__EXERCISE DETAILS__
Wherever the string "variance" shows up in the records below, return that line.

__AVAILABLE DATA__
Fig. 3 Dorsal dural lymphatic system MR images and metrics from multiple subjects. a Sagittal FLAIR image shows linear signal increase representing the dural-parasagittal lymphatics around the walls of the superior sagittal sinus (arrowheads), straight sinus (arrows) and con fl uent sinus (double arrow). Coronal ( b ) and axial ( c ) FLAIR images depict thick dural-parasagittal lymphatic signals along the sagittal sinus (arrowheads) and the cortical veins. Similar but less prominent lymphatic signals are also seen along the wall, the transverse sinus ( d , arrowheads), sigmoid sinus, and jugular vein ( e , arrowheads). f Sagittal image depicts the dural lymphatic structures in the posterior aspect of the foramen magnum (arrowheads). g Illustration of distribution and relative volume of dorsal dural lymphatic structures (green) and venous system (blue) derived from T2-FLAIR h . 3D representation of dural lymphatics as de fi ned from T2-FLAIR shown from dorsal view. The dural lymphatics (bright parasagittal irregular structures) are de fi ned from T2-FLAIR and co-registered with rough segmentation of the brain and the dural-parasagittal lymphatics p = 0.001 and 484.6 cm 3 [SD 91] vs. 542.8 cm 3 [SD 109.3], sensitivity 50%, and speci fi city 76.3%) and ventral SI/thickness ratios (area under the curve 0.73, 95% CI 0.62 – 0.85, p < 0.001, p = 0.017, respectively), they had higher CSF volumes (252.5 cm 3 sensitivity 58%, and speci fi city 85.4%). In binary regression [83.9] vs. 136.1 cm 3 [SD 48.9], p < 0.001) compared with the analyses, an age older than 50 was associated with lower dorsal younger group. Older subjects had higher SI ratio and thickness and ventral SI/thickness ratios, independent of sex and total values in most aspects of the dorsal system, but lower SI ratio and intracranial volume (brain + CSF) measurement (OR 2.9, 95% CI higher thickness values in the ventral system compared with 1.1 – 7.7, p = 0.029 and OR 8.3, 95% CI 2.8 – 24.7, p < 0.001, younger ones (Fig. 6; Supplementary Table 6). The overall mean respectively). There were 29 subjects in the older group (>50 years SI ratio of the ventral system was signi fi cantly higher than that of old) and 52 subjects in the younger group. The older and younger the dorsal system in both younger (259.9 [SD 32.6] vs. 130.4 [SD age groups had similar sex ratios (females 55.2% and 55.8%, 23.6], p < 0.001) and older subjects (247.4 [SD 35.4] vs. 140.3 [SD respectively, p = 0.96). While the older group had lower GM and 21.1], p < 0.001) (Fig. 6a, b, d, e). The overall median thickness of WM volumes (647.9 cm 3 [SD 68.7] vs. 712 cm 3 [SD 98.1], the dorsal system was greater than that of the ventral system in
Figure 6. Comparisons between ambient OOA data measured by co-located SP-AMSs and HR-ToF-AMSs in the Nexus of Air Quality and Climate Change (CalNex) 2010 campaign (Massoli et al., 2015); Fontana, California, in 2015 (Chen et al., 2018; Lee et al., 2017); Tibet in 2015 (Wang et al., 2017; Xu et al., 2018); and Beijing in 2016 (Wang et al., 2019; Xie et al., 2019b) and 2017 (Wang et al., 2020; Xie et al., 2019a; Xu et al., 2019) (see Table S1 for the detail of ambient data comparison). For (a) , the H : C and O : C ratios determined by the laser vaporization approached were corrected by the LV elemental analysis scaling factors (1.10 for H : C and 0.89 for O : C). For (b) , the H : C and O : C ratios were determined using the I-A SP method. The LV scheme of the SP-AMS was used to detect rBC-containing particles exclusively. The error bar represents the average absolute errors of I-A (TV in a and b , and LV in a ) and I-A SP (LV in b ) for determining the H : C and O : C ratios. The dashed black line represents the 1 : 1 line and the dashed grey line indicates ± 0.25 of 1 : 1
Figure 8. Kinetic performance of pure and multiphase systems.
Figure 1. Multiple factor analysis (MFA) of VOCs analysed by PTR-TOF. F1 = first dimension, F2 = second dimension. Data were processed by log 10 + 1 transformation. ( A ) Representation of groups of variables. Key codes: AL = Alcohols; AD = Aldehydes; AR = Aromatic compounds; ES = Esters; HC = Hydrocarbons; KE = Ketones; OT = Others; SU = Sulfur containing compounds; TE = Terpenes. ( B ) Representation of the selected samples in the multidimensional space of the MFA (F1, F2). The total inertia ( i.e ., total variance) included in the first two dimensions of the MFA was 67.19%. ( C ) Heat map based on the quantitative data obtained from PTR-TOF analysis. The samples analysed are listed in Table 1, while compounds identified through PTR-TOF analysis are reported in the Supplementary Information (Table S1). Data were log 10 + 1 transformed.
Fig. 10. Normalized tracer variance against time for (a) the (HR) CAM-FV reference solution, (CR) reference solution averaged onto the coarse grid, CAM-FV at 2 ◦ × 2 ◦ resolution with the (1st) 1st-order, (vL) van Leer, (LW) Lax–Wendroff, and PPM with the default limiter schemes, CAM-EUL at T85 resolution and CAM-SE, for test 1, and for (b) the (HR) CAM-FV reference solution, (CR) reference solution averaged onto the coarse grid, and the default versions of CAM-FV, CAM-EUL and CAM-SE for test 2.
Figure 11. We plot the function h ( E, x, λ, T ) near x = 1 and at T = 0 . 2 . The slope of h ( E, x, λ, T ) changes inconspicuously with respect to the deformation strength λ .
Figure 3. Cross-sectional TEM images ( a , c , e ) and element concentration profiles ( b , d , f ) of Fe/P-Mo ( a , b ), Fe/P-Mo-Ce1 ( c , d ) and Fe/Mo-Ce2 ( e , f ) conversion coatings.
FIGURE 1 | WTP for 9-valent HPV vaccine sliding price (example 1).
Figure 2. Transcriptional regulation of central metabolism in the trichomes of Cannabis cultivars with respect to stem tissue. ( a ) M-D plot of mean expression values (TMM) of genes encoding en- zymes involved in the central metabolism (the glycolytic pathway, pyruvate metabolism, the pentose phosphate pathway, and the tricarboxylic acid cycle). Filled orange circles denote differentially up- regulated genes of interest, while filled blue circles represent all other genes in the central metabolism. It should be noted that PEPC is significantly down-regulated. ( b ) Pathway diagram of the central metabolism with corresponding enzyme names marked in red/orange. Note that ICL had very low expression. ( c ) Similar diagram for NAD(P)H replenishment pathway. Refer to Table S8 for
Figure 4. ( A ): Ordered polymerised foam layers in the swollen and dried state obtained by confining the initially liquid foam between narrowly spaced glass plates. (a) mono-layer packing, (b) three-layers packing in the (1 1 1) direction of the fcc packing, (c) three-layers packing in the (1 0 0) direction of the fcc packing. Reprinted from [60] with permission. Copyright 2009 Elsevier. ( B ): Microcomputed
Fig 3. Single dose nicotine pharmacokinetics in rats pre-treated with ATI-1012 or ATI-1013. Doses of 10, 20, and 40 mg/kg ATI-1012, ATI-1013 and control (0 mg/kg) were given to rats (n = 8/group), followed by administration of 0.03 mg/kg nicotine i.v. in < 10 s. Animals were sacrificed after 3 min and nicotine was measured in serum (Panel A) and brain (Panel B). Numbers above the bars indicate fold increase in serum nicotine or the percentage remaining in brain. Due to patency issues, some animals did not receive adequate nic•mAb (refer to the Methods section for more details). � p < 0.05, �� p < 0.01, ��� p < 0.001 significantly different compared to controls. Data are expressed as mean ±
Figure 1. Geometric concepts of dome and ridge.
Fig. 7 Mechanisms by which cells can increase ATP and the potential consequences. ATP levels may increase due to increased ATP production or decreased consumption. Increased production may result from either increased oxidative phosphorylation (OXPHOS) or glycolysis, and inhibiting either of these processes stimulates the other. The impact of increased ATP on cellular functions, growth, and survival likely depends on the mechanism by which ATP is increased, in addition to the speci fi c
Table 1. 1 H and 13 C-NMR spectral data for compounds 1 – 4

__THE ANSWER__
Figure 1. Multiple factor analysis (MFA) of VOCs analysed by PTR-TOF. F1 = first dimension, F2 = second dimension. Data were processed by log 10 + 1 transformation. ( A ) Representation of groups of variables. Key codes: AL = Alcohols; AD = Aldehydes; AR = Aromatic compounds; ES = Esters; HC = Hydrocarbons; KE = Ketones; OT = Others; SU = Sulfur containing compounds; TE = Terpenes. ( B ) Representation of the selected samples in the multidimensional space of the MFA (F1, F2). The total inertia ( i.e ., total variance) included in the first two dimensions of the MFA was 67.19%. ( C ) Heat map based on the quantitative data obtained from PTR-TOF analysis. The samples analysed are listed in Table 1, while compounds identified through PTR-TOF analysis are reported in the Supplementary Information (Table S1). Data were log 10 + 1 transformed.
Fig. 10. Normalized tracer variance against time for (a) the (HR) CAM-FV reference solution, (CR) reference solution averaged onto the coarse grid, CAM-FV at 2 ◦ × 2 ◦ resolution with the (1st) 1st-order, (vL) van Leer, (LW) Lax–Wendroff, and PPM with the default limiter schemes, CAM-EUL at T85 resolution and CAM-SE, for test 1, and for (b) the (HR) CAM-FV reference solution, (CR) reference solution averaged onto the coarse grid, and the default versions of CAM-FV, CAM-EUL and CAM-SE for test 2.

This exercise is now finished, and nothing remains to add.